On Boring Meetings and Multitasking

Meeting Photo by Chris Montgomery

I use multitasking as a measure of the success of our regular team meetings.

If someone has time to reply to emails or finish their code during the meeting, then the topic doesn’t concern them, and it’s a waste of their time. It’s that easy.

The worst thing you can do here is to reprehend. Saying that someone is not paying attention and you are disappointed is a reaction of a lousy school teacher. Effectively, you just got a very clear signal, but you prefer to ignore it and shoot the messenger. Instead, when I talk with my colleagues, I emphasize that multitasking is valuable information for the facilitator and a sign that it’s time to change something. I ask people to tell me if they catch themselves multitasking. Sometimes I even ask people directly how often do they feel distracted at the team meetings.

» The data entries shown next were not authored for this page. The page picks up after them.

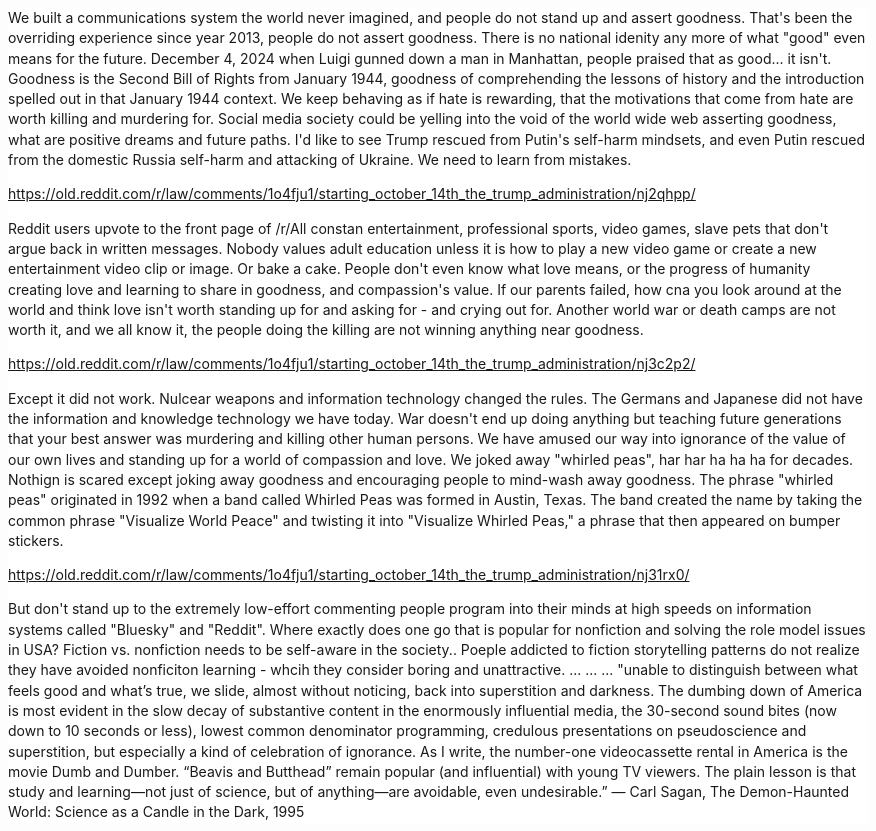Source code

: We built a communications system the world never imagined, and people do not stand up and assert goodness. That's been the overriding experience since year 2013, people do not assert goodness. There is no national idenity any more of what "good" even means for the future. December 4, 2024 when Luigi gunned down a man in Manhattan, people praised that as good... it isn't. Goodness is the Second Bill of Rights from January 1944, goodness of comprehending the lessons of history and the introduction spelled out in that January 1944 context. We keep behaving as if hate is rewarding, that the motivations that come from hate are worth killing and murdering for. Social media society could be yelling into the void of the world wide web asserting goodness, what are positive dreams and future paths. I'd like to see Trump rescued from Putin's self-harm mindsets, and even Putin rescued from the domestic Russia self-harm and attacking of Ukraine. We need to learn from mistakes.

https://old.reddit.com/r/law/comments/1o4fju1/starting_october_14th_the_trump_administration/nj2qhpp/

Reddit users upvote to the front page of /r/All constan entertainment, professional sports, video games, slave pets that don't argue back in written messages. Nobody values adult education unless it is how to play a new video game or create a new entertainment video clip or image. Or bake a cake. People don't even know what love means, or the progress of humanity creating love and learning to share in goodness, and compassion's value. If our parents failed, how cna you look around at the world and think love isn't worth standing up for and asking for - and crying out for. Another world war or death camps are not worth it, and we all know it, the people doing the killing are not winning anything near goodness.

https://old.reddit.com/r/law/comments/1o4fju1/starting_october_14th_the_trump_administration/nj3c2p2/

Except it did not work. Nulcear weapons and information technology changed the rules. The Germans and Japanese did not have the information and knowledge technology we have today. War doesn't end up doing anything but teaching future generations that your best answer was murdering and killing other human persons. We have amused our way into ignorance of the value of our own lives and standing up for a world of compassion and love. We joked away "whirled peas", har har ha ha ha for decades. Nothign is scared except joking away goodness and encouraging people to mind-wash away goodness. The phrase "whirled peas" originated in 1992 when a band called Whirled Peas was formed in Austin, Texas. The band created the name by taking the common phrase "Visualize World Peace" and twisting it into "Visualize Whirled Peas," a phrase that then appeared on bumper stickers. 

https://old.reddit.com/r/law/comments/1o4fju1/starting_october_14th_the_trump_administration/nj31rx0/

But don't stand up to the extremely low-effort commenting people program into their minds at high speeds on information systems called "Bluesky" and "Reddit". Where exactly does one go that is popular for nonfiction and solving the role model issues in USA?  Fiction vs. nonfiction needs to be self-aware in the society.. Poeple addicted to fiction storytelling patterns do not realize they have avoided nonficiton learning - whcih they consider boring and unattractive. ... ... ...
"unable to distinguish between what feels good and what’s true, we slide, almost without noticing, back into superstition and darkness. The dumbing down of America is most evident in the slow decay of substantive content in the enormously influential media, the 30-second sound bites (now down to 10 seconds or less), lowest common denominator programming, credulous presentations on pseudoscience and superstition, but especially a kind of celebration of ignorance. As I write, the number-one videocassette rental in America is the movie Dumb and Dumber. “Beavis and Butthead” remain popular (and influential) with young TV viewers. The plain lesson is that study and learning—not just of science, but of anything—are avoidable, even undesirable.” ― Carl Sagan, The Demon-Haunted World: Science as a Candle in the Dark, 1995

I use this information as one of the inputs for making meetings less formal and more engaging. For example, we changed traditional person-centered reports “what did I do last week, what are my plans for the upcoming week” to project-centered reports “within the scope of a project X, the progress is this, and what’s left is this.” On a different note, we start meetings by discussing something beyond the scope of work. A topic “One good thing that happened to you last week” is precisely that.

A meeting agenda in Todoist

A meeting agenda in Todoist

Does it help? I don’t have data, but my gut feeling tells me that it does, with our discussions becoming more engaging and vivid.